When my wife and I (along with the great Zachary Guiliano) published “10 tips for domestic beauty,” I was most surprised by one stream of criticism. Namely, there were quite a few complaints in various places about our fondness for ironing. For some the concern was straightforward: Ironing is just one of those things I hate to do. For others it was an unfortunate casualty of being busy: There just isn’t time.

For others (and this is the group that intrigued me the most), ironing posed an ethical problem that impinged on the other tips as well: Smooth pillowcases represent a willful negligence of other duties. If I am wasting time at the ironing board, my neighbors aren’t receiving the love that the gospel compels me to give them. Likewise, why would I waste $400 on single oak, leather soled, Goodyear-welted, premium calfskin Oxfords when I could wear flip-flops and feed a poor family for a month? (This stream of criticism was less surprising but, I think, equally misguided.)

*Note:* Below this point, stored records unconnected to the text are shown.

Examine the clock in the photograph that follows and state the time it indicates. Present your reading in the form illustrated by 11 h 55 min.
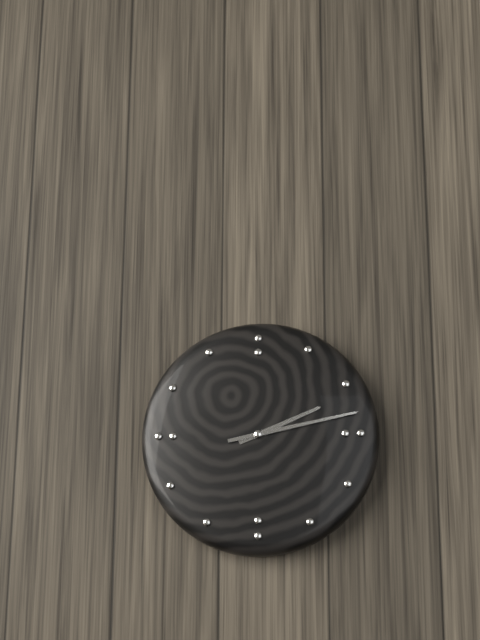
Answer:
2 h 13 min
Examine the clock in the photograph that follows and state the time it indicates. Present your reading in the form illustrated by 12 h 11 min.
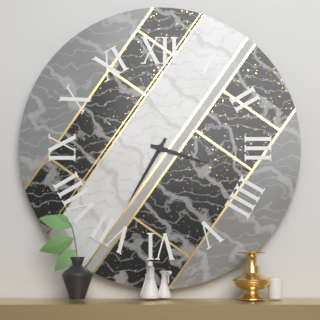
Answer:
3 h 35 min
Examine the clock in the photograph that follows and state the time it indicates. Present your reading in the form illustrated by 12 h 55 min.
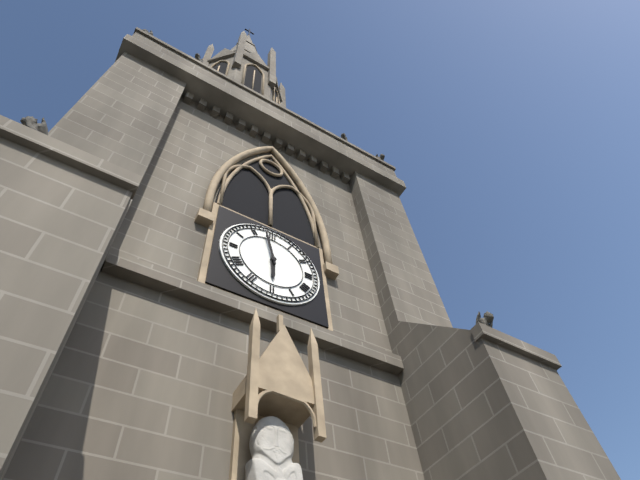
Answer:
5 h 58 min
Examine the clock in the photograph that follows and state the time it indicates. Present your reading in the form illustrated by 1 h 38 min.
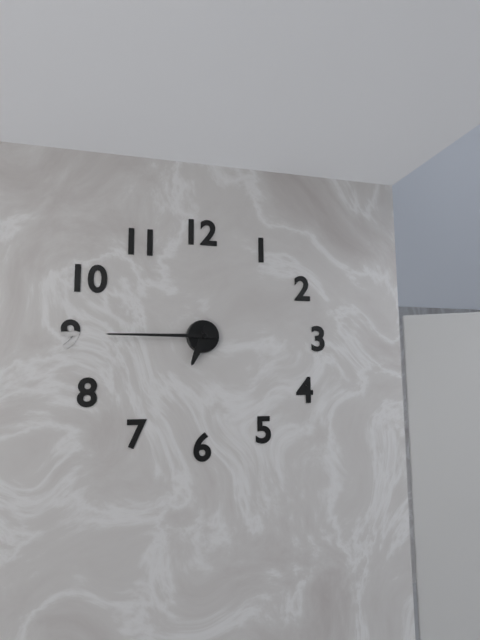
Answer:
6 h 45 min
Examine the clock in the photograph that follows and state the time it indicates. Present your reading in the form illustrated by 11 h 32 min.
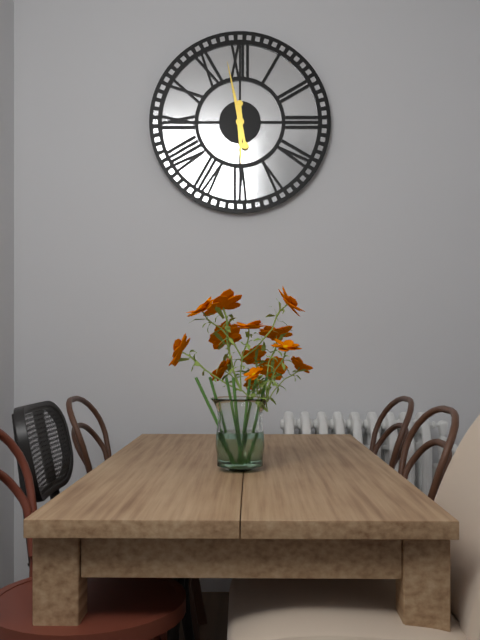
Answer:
5 h 58 min
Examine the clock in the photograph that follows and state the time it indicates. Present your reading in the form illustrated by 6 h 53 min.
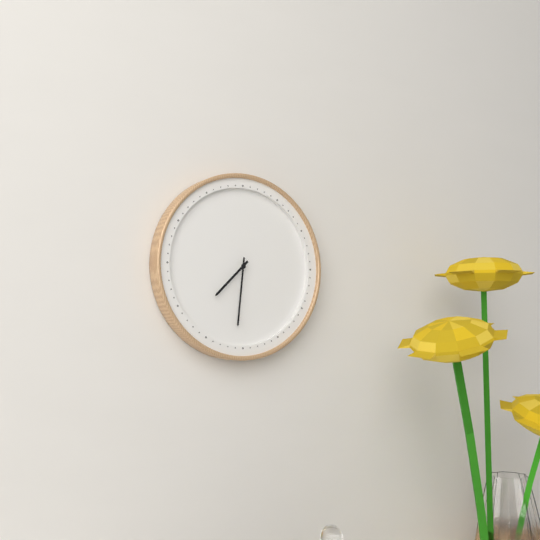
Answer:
7 h 31 min
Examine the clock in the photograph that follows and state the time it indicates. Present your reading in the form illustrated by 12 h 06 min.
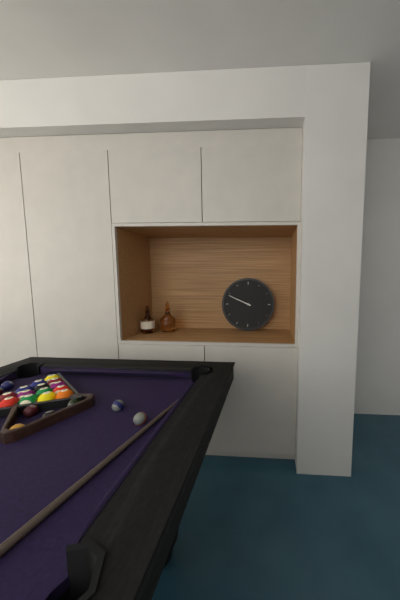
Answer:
9 h 49 min
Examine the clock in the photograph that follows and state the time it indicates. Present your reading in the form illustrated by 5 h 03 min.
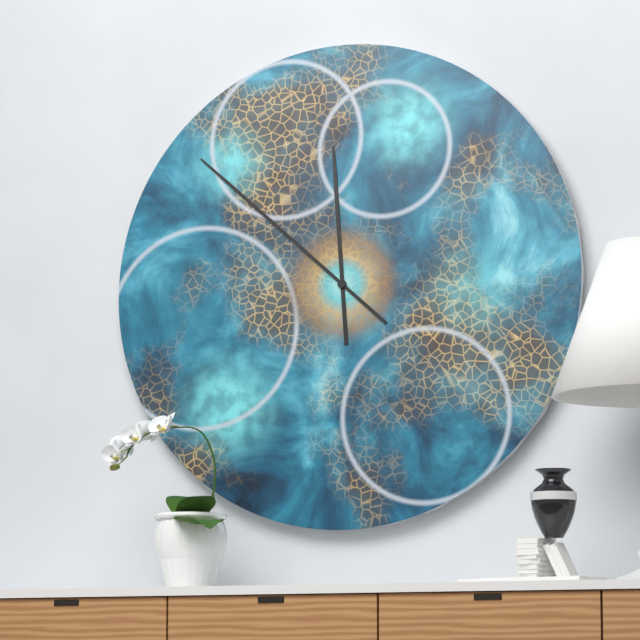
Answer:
11 h 52 min
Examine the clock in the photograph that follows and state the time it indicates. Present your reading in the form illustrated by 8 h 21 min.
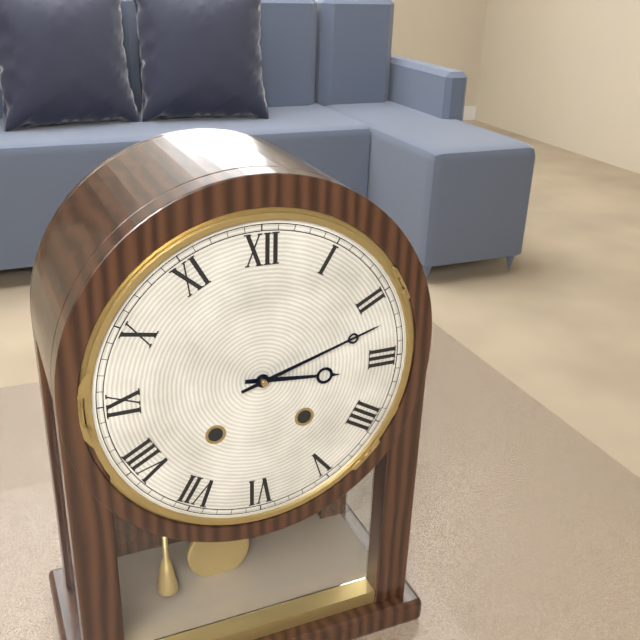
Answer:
3 h 12 min
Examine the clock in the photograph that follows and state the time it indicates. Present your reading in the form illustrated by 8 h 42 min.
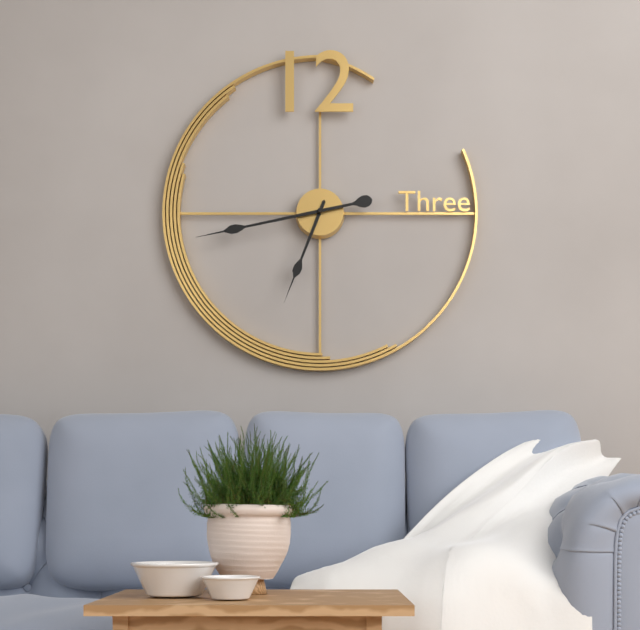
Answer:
6 h 43 min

Judas complained in John 12 that Mary of Bethany dumped 300 days’ wages on Jesus’ feet. The traitor is the iconoclast whose pragmatism is thrown back in his face: “The poor you always have with you.” Jesus expands his defense to the rest of his disciples in Matthew 26:  “She has done a beautiful thing to me.” In the reality of God on earth, time and money are not just means to ethical ends. Even in an intimate scene at home, what may seem like extravagant waste can be sacred. It’s for Jesus, people!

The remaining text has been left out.